Token-as-a-Service as a business model is a transparent fund consisting of cryptocurrencies and tokens. Instead of investing in a fund that is managed by human managers, TaaS allows investors to gain capital through the rise of the blockchain markets. It does this by removing technical barriers that prevent people from getting into cryptocurrency trading.
Token-as-a-Service works like a company that is going public through an initial public offering. The company sells a limited number of shares at a set price. They enter a stock trading market and the price of the stock fluctuates based on perceived value of the company through its business, products, contracts and management movements.

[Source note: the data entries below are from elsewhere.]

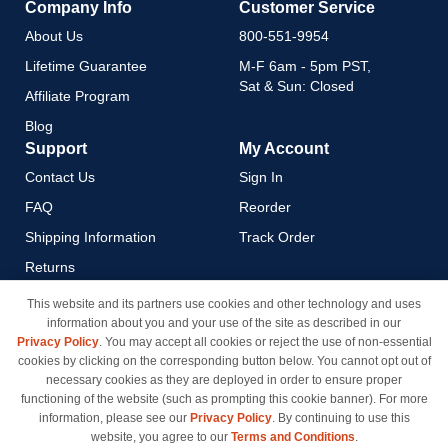
Company Info
Customer Service
About Us
800-551-9954
Lifetime Guarantee
M-F 6am - 5pm PST,
Sat & Sun: Closed
Affiliate Program
Blog
Support
My Account
Contact Us
Sign In
FAQ
Reorder
Shipping Information
Track Order
Returns
Payment Methods
This website and its partners use cookies and other technology and uses
information about you and your use of the site as described in our
Privacy Policy
Privacy Policy
. You may accept all cookies or reject the use of non-essential
California Do Not Sell / Limit
cookies by clicking on the corresponding button below. You cannot opt out of
Use of My Information
necessary cookies as they are deployed in order to ensure proper
functioning of the website (such as prompting this cookie banner). For more
Terms & Conditions
information, please see our
Privacy Policy
. By continuing to use this
website, you agree to our
Terms and Conditions
.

TaaS Initial Coin Offering vs. Constant New Investment
Token-as-a-Service is currently in its IPO phase, called an Initial Coin Offering (ICO). That makes TaaS a closed-end fund as there is only a single investment period. Once that is ended, investors are then owners of tokens and these tokens grow in value over time. This give the investors the ability to gather quarterly profits equal to 50% of the total profits for that time period. Another 25% of the profits are automatically reinvested into the fund. This eliminates the need for further investment. It also means that each token rises in value over time.
Token-as-a-Service Smart Contracts
Smart Contracts are how TaaS offers payout distribution in an honest and transparent way. Because the Token-as-a-Service fund is run with its own Cryptographic Audit (CA) technology, it means anyone, whether they are an investor or not, are able to track trading history and fund portfolio balances via Proof of Reserves, Regular Blockchain Snapshots and APIs that allow for viewing of the data.
Token-as-a-Service Cryptocurrency Portfolio Management
TaaS is building Kepler which is its own cryptocurrency portfolio management and analytics. Kepler’s development will be funded by TaaS profits and the first phase is set for beta in the second half of 2017. Kepler is designed to help in the following areas.
- Market research
- Due diligence
- Order management
- Risk exposure
- Performance forecasting
The Token-as-a-Service Cryptographic Audit is being created through a partnerships with Ambisafe. That is an Ethereum platform. The CA removes escrow, gives investors better control over the profits, and transparency of the capital distribution.
TaaS Eliminates Risk
Token-as-a-Service investors have little to no risk through several features including the transparency previously discussed, the building of the TaaS Reserve Fund, and the smart contracts. The smart contracts determine how and if capital is disbursed based on TaaS growth, or in the case of a loss.
TaaS Reserve Fund
The Token-as-a-Service Reserve Fun will be built from 10% of the ICO funds, and 25% of profits reinvested quarterly. It will include a low-risk investment in Bitcoin (up to 30% of the reserve fund) for constant liquidity. The Reserve Fund will never be less than 10% or more than 30% of total portfolio size. This gives TaaS enough capital to liquidate some memberships in case of market panic due to Ethereum blockchain collapse.
Token-as-a-Service will be the first closed-end fund with the ability to provide a continuous return on its Initial Coin Offering. It ensures that there is always capital in the fund and there will be no further investment after the ICO. Those who invest in the ICO are also given one year of free access to Kepler. The token they receive as part of the ICO acts as a Proof-of-Membership (PoM). The tokens, once issued, will be able to be traded on all cryptocurrency exchanges if an investor desires to sell theirs. This is equivalent to cashing out of TaaS by selling their PoM token, presumably for a profit.